Hervé Pillaud : Je suis exploitant agricole en Vendée sur une exploitation laitière. J’ai 59 ans. Je suis associé avec mon épouse en EARL, depuis 25 ans. On est plutôt en fin de carrière. On n’a pas de successeur direct pour la reprise de l’exploitation de lait, donc on est en phase un peu de transition. Le numérique m’a amené à m’intéresser à beaucoup d’autres choses et puis à faire désormais beaucoup de conférences, à écrire. Je sors un deuxième livre le 8 février 2017 « Agroeconomicus : Manifeste de l’agriculture collaborative ». J’ai également un certain nombre de responsabilités professionnelles : la FNSEA d’une part où je suis encore Vice-Président de mon département la Vendée, Secrétaire Général de la Chambre d’Agriculture de Vendée, Président d’un gros groupe de formation où on a 1500 jeunes et où on dispense une soixante de diplômes différents et puis je suis Vice-Président du Conseil Economique Social et Environnemental de la région des Pays de la Loire. De quoi occuper un homme !

« Mon deuxième livre a pour titre : « Agroeconomicus – Manifeste de l’agriculture collaborative » »

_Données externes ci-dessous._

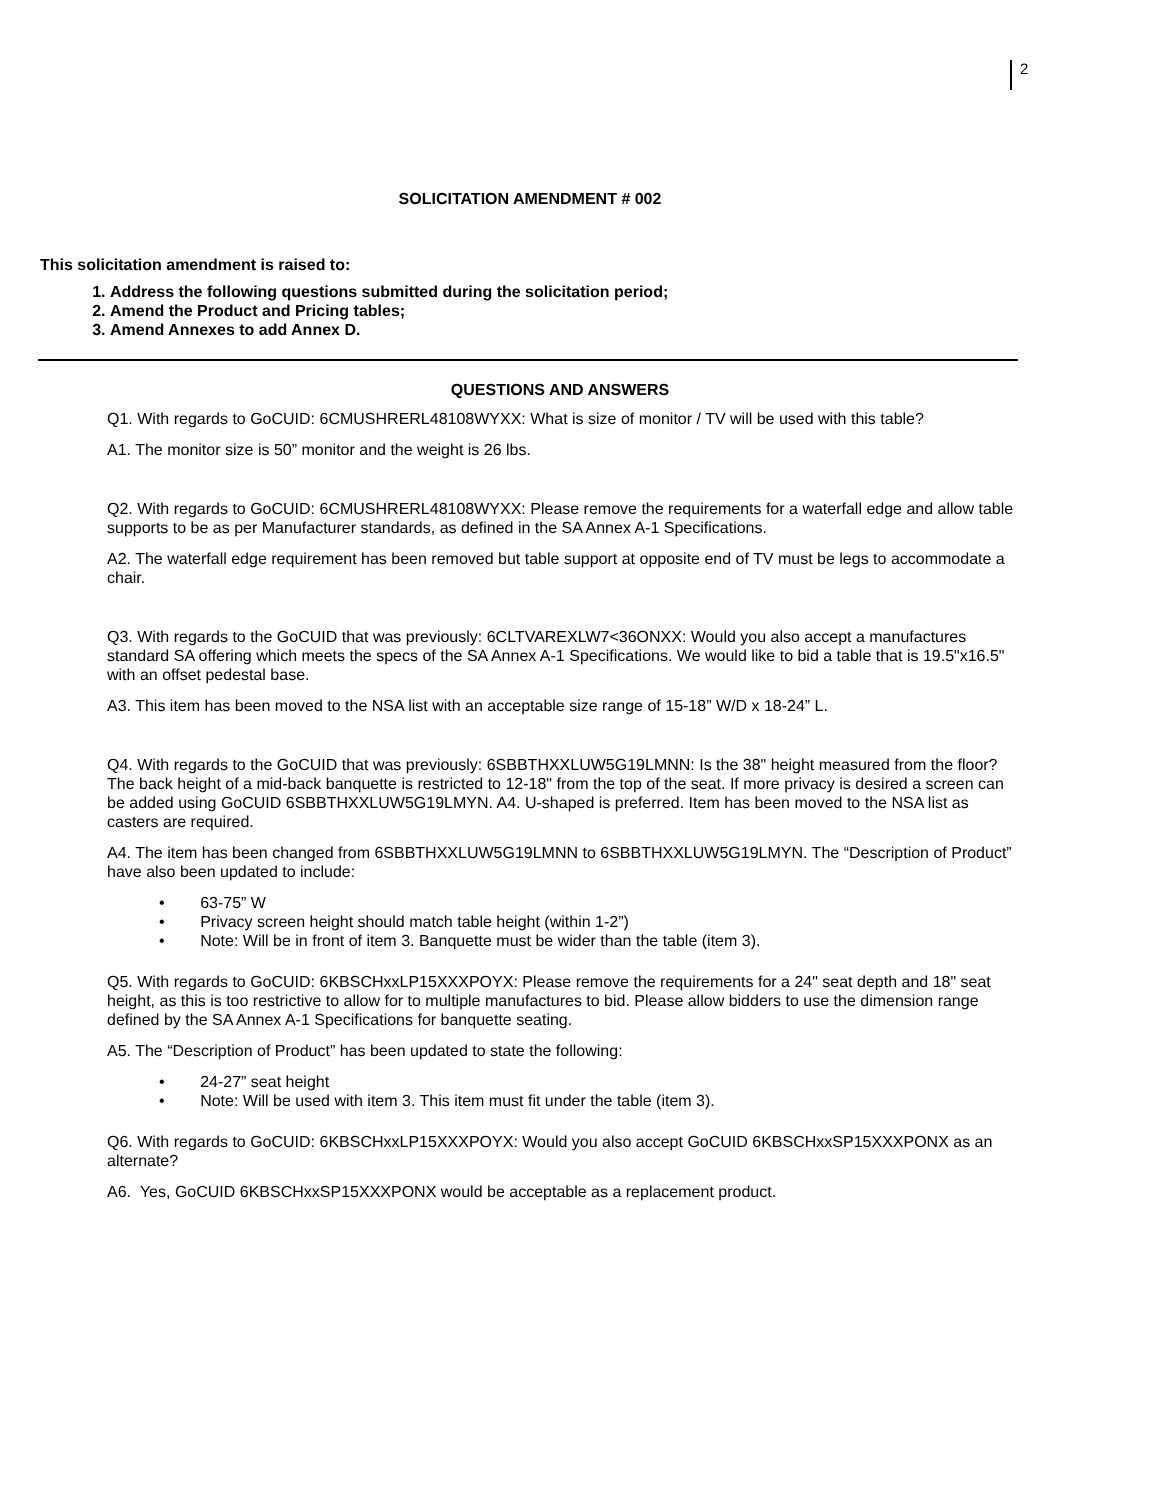2
SOLICITATION AMENDMENT # 002
This solicitation amendment is raised to:
1. Address the following questions submitted during the solicitation period;
2. Amend the Product and Pricing tables;
3. Amend Annexes to add Annex D.
QUESTIONS AND ANSWERS
Q1. With regards to GoCUID: 6CMUSHRERL48108WYXX: What is size of monitor / TV will be used with this table?
A1. The monitor size is 50” monitor and the weight is 26 lbs.
Q2. With regards to GoCUID: 6CMUSHRERL48108WYXX: Please remove the requirements for a waterfall edge and allow table supports to be as per Manufacturer standards, as defined in the SA Annex A-1 Specifications.
A2. The waterfall edge requirement has been removed but table support at opposite end of TV must be legs to accommodate a chair.
Q3. With regards to the GoCUID that was previously: 6CLTVAREXLW7<36ONXX: Would you also accept a manufactures standard SA offering which meets the specs of the SA Annex A-1 Specifications. We would like to bid a table that is 19.5"x16.5" with an offset pedestal base.
A3. This item has been moved to the NSA list with an acceptable size range of 15-18” W/D x 18-24” L.
Q4. With regards to the GoCUID that was previously: 6SBBTHXXLUW5G19LMNN: Is the 38" height measured from the floor? The back height of a mid-back banquette is restricted to 12-18" from the top of the seat. If more privacy is desired a screen can be added using GoCUID 6SBBTHXXLUW5G19LMYN. A4. U-shaped is preferred. Item has been moved to the NSA list as casters are required.
A4. The item has been changed from 6SBBTHXXLUW5G19LMNN to 6SBBTHXXLUW5G19LMYN. The “Description of Product” have also been updated to include:
• 63-75” W
• Privacy screen height should match table height (within 1-2”)
• Note: Will be in front of item 3. Banquette must be wider than the table (item 3).
Q5. With regards to GoCUID: 6KBSCHxxLP15XXXPOYX: Please remove the requirements for a 24" seat depth and 18" seat height, as this is too restrictive to allow for to multiple manufactures to bid. Please allow bidders to use the dimension range defined by the SA Annex A-1 Specifications for banquette seating.
A5. The “Description of Product” has been updated to state the following:
• 24-27” seat height
• Note: Will be used with item 3. This item must fit under the table (item 3).
Q6. With regards to GoCUID: 6KBSCHxxLP15XXXPOYX: Would you also accept GoCUID 6KBSCHxxSP15XXXPONX as an alternate?
A6. Yes, GoCUID 6KBSCHxxSP15XXXPONX would be acceptable as a replacement product.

Gilles Cavalli : Merci pour ces quelques mots. Cela permet de mieux vous connaître pour ceux qui n’auraient pas eu l’opportunité de vous rencontrer. Dans le précédent livre, « Agronumericus – Internet est dans le pré », vous faites le lien entre l’innovation frugale, cela c’est au chapitre 14, l’agriculture écologiquement intensive au chapitre 19 et dans ce même chapitre, vous parler d’agriculture intensive en connaissances, tout cela en lien avec le numérique. Est-ce que peut-être vous pouvez préciser de quoi on parle quand on parle d’innovation frugale ?

Hervé Pillaud : L’innovation frugale, c’est un concept qui existe depuis longtemps mais qui a été pris et mis sur papier par Navi Radjou un franco-indien qui travaille beaucoup dans la Silicon Valley et qui conseille de très, très grandes entreprises. Par exemple, c’est lui qui conseille Carlos Ghosn, le PDG de Renault Nissan. Un certain nombre de voitures ont été conçues avec ses principes.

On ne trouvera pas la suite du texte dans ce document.